Most drunken evenings in a French gîte tend to conclude in an argument over cards or spilling red wine onto something white. This one was different. My friend Bridget, fortified with more rosé than a Love Island reunion, staggers to the kitchen and yanks open the fridge. She sways in its glow, one hand gripped on the handle for balance. I brace for another bottle, but to my surprise, she emerges clutching butter and eggs, then flour and sugar. She drops the butter into a pan. It sizzles, fizzes and fills the kitchen with a nutty perfume.
I stare. “What are you doing?”
Bridget meets my gaze, eyes glazed. “I’ve got to make the dough tonight,” she groans.

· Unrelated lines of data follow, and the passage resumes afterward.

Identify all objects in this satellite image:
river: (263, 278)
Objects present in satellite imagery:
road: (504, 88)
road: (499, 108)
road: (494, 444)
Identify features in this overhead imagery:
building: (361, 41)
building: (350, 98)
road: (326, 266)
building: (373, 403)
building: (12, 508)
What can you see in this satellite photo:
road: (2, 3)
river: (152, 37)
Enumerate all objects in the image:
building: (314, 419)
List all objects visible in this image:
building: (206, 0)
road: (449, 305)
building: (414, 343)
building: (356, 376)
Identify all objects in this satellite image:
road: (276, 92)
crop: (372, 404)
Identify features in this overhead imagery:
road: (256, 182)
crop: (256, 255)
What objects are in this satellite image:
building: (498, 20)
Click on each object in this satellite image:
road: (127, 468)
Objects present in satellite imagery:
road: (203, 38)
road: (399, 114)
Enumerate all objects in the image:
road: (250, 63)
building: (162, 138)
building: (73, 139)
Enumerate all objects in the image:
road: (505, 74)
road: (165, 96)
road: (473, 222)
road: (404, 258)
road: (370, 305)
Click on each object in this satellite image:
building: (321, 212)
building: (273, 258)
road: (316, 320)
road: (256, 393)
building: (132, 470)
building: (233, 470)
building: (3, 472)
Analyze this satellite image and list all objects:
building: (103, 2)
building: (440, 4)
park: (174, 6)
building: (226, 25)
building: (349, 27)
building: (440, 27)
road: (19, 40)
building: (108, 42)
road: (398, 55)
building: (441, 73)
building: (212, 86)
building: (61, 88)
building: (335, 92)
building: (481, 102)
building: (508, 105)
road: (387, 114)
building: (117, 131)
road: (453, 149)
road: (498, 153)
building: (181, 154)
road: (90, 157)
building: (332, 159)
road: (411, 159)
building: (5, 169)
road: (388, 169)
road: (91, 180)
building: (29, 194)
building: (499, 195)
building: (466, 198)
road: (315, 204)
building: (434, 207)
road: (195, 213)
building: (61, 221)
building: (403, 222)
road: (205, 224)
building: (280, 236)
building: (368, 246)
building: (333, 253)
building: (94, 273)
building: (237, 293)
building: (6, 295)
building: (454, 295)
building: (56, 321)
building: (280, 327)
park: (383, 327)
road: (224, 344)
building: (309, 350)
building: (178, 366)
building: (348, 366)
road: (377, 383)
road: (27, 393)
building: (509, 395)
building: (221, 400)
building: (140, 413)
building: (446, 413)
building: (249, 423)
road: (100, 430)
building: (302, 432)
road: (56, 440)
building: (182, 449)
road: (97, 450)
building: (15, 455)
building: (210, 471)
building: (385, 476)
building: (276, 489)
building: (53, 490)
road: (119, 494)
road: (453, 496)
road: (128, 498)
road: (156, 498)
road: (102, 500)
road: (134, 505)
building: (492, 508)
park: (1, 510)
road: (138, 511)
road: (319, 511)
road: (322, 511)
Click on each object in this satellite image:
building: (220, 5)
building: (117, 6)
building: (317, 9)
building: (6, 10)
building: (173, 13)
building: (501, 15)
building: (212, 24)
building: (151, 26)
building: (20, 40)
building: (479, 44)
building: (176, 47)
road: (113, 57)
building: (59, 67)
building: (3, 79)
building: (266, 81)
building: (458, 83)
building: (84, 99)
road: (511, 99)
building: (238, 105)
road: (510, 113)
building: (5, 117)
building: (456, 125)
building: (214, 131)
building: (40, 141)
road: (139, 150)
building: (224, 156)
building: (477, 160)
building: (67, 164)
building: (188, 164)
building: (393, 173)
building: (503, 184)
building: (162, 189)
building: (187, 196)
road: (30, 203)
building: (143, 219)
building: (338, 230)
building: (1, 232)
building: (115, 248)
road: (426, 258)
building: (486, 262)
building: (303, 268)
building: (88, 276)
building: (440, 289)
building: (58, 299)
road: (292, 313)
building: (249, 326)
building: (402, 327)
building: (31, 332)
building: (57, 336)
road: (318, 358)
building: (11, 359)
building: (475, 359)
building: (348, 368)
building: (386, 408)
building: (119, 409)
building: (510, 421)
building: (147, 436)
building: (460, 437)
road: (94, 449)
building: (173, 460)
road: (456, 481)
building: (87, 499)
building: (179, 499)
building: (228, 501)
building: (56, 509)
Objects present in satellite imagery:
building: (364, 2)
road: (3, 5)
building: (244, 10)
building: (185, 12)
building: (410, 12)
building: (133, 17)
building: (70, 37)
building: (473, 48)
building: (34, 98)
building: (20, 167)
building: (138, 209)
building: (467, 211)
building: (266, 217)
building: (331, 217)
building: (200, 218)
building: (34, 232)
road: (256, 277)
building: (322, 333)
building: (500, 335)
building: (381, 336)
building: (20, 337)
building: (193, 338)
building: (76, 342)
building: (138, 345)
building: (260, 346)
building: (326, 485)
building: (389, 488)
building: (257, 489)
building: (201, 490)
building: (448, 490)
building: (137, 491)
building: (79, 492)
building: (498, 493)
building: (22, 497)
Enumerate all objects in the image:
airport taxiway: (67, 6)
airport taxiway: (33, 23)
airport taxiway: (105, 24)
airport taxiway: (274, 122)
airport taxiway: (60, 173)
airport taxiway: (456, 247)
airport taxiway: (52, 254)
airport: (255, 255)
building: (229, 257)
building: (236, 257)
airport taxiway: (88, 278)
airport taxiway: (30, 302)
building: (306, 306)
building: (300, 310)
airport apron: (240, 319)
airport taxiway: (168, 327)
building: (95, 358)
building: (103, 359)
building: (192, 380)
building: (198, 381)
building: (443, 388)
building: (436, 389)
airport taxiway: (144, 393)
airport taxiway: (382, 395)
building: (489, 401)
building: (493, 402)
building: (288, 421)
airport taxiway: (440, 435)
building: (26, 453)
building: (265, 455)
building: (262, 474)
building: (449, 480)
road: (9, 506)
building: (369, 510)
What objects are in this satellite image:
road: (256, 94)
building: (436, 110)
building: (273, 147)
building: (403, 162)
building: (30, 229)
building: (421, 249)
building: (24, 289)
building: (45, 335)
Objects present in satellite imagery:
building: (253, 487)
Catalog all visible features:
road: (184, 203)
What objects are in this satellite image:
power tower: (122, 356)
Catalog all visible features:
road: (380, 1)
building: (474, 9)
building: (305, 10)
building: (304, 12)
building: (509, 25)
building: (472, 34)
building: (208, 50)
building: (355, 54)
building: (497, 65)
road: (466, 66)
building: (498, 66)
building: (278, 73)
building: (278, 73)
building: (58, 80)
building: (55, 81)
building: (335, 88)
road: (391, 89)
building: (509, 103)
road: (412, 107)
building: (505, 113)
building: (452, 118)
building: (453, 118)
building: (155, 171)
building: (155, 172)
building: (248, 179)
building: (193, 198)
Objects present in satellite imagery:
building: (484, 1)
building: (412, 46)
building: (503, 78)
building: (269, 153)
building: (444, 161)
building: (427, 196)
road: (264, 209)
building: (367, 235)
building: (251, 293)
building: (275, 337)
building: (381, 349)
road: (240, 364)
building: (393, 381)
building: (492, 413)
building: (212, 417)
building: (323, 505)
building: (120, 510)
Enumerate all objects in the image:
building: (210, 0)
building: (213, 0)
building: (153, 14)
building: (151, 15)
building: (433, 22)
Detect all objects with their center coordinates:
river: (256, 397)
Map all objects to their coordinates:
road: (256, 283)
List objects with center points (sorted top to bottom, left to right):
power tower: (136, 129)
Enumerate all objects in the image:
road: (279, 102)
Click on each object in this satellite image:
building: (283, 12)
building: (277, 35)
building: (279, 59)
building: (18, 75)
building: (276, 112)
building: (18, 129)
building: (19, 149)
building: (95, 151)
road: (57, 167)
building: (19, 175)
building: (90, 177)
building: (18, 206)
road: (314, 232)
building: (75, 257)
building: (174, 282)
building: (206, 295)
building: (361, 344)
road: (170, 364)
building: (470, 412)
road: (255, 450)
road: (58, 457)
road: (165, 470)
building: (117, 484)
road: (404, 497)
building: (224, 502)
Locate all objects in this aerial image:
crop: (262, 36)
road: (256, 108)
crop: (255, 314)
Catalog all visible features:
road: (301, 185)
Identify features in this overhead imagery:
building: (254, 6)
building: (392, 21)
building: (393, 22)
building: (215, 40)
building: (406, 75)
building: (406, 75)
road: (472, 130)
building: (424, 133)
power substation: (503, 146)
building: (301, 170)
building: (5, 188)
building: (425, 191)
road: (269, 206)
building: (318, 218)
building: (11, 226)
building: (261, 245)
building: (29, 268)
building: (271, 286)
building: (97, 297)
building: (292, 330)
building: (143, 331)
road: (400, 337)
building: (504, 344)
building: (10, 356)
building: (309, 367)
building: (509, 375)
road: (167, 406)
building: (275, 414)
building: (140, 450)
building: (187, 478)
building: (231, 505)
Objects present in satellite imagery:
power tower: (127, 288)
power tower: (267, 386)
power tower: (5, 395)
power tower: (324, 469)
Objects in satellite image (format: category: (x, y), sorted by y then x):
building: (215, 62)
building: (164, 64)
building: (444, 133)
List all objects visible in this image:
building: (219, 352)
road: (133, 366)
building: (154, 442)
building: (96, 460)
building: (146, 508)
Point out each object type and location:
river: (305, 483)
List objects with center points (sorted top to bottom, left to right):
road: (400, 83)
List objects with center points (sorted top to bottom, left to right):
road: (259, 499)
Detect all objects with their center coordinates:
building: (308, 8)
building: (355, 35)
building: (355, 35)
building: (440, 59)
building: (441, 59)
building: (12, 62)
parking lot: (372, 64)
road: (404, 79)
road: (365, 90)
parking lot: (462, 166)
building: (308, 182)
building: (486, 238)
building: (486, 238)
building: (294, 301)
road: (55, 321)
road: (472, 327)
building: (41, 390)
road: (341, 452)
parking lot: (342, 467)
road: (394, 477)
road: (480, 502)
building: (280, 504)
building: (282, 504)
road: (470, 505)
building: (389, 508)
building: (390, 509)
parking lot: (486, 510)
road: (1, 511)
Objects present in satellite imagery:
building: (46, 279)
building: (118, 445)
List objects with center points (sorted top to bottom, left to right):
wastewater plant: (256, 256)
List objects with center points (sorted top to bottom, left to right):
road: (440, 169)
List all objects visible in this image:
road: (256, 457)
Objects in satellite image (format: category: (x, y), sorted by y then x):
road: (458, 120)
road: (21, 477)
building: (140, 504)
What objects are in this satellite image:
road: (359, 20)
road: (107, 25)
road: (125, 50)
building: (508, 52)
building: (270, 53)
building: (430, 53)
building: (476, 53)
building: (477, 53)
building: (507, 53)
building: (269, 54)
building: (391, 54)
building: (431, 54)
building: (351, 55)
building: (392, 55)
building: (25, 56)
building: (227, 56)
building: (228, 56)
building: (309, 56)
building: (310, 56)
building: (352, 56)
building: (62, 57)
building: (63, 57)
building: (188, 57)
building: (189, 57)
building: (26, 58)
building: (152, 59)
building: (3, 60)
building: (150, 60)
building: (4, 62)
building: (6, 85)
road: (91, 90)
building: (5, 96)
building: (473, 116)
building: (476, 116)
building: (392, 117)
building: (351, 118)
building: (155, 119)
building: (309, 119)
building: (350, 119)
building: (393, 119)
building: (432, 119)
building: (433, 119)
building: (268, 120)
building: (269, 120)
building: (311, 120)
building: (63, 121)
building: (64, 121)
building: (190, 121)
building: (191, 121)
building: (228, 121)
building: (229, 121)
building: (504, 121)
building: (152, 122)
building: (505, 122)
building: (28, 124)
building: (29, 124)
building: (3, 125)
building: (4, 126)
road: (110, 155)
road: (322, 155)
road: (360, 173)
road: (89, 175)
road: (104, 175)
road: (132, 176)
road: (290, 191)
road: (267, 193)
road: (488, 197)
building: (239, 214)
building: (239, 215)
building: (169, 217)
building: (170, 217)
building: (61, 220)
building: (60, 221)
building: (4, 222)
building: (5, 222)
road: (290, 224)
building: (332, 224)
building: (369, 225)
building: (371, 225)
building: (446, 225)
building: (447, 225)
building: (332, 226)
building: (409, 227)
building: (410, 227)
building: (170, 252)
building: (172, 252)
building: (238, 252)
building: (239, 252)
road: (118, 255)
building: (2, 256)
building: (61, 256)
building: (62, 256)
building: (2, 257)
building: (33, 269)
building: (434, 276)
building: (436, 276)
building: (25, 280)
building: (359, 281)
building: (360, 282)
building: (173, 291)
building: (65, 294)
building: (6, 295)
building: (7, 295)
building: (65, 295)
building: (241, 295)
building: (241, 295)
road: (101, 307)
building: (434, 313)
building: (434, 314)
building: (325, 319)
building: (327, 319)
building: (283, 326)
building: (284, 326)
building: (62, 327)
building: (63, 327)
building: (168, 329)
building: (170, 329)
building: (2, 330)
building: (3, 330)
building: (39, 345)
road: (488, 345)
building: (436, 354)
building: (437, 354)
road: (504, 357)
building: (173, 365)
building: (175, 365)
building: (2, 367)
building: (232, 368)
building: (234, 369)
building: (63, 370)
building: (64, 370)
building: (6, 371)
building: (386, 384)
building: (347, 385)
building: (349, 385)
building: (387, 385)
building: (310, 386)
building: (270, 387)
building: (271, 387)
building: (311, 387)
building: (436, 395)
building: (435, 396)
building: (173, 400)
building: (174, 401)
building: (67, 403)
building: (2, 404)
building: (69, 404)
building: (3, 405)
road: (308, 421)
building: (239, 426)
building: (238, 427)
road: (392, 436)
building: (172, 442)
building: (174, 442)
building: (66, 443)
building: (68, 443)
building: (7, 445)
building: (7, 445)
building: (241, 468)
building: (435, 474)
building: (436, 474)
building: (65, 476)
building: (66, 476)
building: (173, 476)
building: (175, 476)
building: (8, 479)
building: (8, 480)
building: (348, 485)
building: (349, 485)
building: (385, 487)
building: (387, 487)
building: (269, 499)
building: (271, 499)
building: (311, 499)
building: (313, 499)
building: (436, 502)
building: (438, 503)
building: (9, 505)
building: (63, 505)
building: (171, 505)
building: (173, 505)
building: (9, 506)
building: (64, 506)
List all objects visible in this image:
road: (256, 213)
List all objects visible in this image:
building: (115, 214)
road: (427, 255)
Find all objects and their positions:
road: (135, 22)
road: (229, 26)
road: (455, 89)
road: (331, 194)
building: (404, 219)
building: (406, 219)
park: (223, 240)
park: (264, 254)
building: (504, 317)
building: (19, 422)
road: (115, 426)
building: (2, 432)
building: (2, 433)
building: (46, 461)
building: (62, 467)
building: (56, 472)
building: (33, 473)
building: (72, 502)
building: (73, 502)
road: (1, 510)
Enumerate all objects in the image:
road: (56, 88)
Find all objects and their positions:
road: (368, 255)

Little did I know this was the moment I would make cookies differently forever – with brown butter. You heat the butter on a hob until the water evaporates and the milk solids caramelise, then combine with eggs, flour, and sugar, and crucially, leave to rest overnight. The result? A biscuit with a depth and nuttiness that ordinary butter can only dream of. I recently read that the smell of baking accelerates the sale of homes; I’m fairly certain you could shift a windowless basement bedsit infested with vermin if a tray of these were in the oven.
Alongside the brown butter, they’re filled with chocolate chunks and pistachio crema – dolloped onto each biscuit before baking. Silkier and sweeter than standard nut butter, with a higher fat and sugar content, it caramelises slightly under the oven heat like a little square of Caramac. You can find it in Italian delis, larger supermarkets, or online.
I’ve always maintained that homemade Christmas gifts say more than a tray of Ferrero Rocher or novelty socks, and usually cost a fraction of the price. These cookies are the perfect present. Take a batch, freeze the dough balls, bake on demand, and wrap a few in brown paper tied with red string. Good karma in 2026: more or less guaranteed.